__Task to complete__
Starting with the first line of the data that follows, transcribe every line verbatim until the line containing "todos los que se" has been transcribed.
::::::::::
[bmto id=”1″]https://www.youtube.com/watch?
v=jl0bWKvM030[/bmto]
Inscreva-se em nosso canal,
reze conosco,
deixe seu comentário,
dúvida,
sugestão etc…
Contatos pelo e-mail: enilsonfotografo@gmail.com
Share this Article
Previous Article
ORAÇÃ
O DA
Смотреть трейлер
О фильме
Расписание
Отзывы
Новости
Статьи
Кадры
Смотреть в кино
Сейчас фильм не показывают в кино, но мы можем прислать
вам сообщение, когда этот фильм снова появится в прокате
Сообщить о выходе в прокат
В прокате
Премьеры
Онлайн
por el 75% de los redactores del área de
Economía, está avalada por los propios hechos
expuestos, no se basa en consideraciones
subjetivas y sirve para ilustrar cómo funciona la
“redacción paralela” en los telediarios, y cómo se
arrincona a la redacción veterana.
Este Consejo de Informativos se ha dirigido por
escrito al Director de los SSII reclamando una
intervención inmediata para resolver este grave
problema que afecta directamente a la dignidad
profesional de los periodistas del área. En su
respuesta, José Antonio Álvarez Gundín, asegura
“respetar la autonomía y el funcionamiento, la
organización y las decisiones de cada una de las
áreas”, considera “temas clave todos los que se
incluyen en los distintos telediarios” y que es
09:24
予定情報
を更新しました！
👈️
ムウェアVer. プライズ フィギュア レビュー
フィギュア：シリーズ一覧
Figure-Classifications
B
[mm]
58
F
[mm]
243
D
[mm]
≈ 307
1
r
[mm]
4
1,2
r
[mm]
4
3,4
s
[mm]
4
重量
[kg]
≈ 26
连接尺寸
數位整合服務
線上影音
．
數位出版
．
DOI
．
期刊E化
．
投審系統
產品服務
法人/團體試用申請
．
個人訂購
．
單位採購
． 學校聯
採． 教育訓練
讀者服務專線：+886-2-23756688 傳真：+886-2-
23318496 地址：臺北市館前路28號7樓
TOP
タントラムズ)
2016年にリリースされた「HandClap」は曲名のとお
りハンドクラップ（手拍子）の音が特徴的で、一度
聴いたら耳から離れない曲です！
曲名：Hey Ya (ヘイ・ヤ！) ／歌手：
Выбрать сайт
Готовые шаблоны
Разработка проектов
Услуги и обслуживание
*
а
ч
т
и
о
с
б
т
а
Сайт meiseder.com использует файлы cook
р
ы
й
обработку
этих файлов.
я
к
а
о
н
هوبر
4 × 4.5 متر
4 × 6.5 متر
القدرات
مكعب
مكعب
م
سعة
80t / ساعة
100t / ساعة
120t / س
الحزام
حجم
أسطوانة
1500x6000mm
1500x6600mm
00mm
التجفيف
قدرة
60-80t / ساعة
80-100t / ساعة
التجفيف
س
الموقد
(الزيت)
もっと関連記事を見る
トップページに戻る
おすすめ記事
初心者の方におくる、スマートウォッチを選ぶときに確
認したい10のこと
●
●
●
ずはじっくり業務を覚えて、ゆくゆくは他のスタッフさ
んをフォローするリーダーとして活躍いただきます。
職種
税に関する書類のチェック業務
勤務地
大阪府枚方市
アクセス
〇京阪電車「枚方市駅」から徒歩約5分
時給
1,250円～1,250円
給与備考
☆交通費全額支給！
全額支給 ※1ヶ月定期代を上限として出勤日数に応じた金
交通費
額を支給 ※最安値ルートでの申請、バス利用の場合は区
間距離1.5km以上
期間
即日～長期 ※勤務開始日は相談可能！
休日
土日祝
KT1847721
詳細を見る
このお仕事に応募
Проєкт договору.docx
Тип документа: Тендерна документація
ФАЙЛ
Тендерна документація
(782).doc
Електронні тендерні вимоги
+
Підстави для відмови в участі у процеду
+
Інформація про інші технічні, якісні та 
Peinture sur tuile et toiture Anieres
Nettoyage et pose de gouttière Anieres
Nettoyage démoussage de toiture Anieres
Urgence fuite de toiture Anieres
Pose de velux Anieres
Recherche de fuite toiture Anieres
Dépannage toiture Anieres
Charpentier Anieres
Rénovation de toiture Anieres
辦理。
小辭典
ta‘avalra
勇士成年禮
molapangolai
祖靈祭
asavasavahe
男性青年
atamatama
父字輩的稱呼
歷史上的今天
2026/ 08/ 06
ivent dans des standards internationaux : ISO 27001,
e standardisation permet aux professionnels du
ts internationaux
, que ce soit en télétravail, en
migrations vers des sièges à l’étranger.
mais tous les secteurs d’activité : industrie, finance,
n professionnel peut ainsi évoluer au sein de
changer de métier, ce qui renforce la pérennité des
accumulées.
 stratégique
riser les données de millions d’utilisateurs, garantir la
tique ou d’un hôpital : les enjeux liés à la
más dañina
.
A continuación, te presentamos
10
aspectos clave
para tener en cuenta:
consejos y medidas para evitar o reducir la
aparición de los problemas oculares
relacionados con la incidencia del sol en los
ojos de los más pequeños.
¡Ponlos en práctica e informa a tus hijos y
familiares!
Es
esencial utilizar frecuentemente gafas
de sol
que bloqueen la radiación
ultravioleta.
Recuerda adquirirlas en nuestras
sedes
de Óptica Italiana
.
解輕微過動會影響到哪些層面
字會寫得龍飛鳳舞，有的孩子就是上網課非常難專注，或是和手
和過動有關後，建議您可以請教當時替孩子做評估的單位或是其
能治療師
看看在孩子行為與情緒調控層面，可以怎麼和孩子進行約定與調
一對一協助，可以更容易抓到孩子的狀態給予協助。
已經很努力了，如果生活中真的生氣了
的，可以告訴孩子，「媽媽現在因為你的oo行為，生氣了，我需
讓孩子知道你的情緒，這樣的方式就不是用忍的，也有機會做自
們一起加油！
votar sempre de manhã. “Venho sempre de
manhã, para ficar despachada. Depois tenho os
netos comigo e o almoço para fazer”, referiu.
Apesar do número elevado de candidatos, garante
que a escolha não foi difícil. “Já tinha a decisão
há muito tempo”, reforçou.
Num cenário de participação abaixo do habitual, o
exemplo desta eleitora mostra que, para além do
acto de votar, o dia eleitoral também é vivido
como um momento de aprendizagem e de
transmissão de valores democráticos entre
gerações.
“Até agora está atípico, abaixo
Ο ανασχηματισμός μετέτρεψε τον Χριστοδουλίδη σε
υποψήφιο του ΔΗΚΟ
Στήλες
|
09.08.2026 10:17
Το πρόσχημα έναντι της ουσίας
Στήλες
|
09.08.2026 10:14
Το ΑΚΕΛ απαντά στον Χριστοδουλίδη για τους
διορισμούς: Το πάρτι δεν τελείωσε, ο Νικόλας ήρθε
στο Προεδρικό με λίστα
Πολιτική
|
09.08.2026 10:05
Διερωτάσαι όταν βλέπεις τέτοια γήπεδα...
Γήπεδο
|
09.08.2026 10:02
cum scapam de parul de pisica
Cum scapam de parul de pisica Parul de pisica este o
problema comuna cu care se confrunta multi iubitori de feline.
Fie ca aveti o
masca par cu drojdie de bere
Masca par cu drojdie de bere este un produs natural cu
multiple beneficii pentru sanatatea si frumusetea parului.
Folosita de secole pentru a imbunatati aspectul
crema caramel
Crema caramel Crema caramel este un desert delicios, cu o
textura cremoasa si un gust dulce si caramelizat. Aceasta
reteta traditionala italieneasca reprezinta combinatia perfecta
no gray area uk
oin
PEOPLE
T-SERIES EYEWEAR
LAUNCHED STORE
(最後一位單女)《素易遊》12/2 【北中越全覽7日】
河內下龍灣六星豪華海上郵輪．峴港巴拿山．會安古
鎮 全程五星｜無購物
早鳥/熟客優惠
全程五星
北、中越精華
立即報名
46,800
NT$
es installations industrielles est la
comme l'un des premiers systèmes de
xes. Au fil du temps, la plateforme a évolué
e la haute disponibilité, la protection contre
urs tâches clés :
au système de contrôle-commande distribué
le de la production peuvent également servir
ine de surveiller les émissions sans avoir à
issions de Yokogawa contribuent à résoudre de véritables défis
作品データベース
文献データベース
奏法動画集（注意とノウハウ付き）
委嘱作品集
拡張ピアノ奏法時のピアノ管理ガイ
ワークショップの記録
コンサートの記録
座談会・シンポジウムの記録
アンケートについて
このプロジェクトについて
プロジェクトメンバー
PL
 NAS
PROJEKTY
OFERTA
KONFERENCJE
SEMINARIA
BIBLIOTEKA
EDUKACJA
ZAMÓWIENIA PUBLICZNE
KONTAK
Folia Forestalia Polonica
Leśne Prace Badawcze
::::::::::
__Task output__
[bmto id=”1″]https://www.youtube.com/watch?
v=jl0bWKvM030[/bmto]
Inscreva-se em nosso canal,
reze conosco,
deixe seu comentário,
dúvida,
sugestão etc…
Contatos pelo e-mail: enilsonfotografo@gmail.com
Share this Article
Previous Article
ORAÇÃ
O DA
Смотреть трейлер
О фильме
Расписание
Отзывы
Новости
Статьи
Кадры
Смотреть в кино
Сейчас фильм не показывают в кино, но мы можем прислать
вам сообщение, когда этот фильм снова появится в прокате
Сообщить о выходе в прокат
В прокате
Премьеры
Онлайн
por el 75% de los redactores del área de
Economía, está avalada por los propios hechos
expuestos, no se basa en consideraciones
subjetivas y sirve para ilustrar cómo funciona la
“redacción paralela” en los telediarios, y cómo se
arrincona a la redacción veterana.
Este Consejo de Informativos se ha dirigido por
escrito al Director de los SSII reclamando una
intervención inmediata para resolver este grave
problema que afecta directamente a la dignidad
profesional de los periodistas del área. En su
respuesta, José Antonio Álvarez Gundín, asegura
“respetar la autonomía y el funcionamiento, la
organización y las decisiones de cada una de las
áreas”, considera “temas clave todos los que se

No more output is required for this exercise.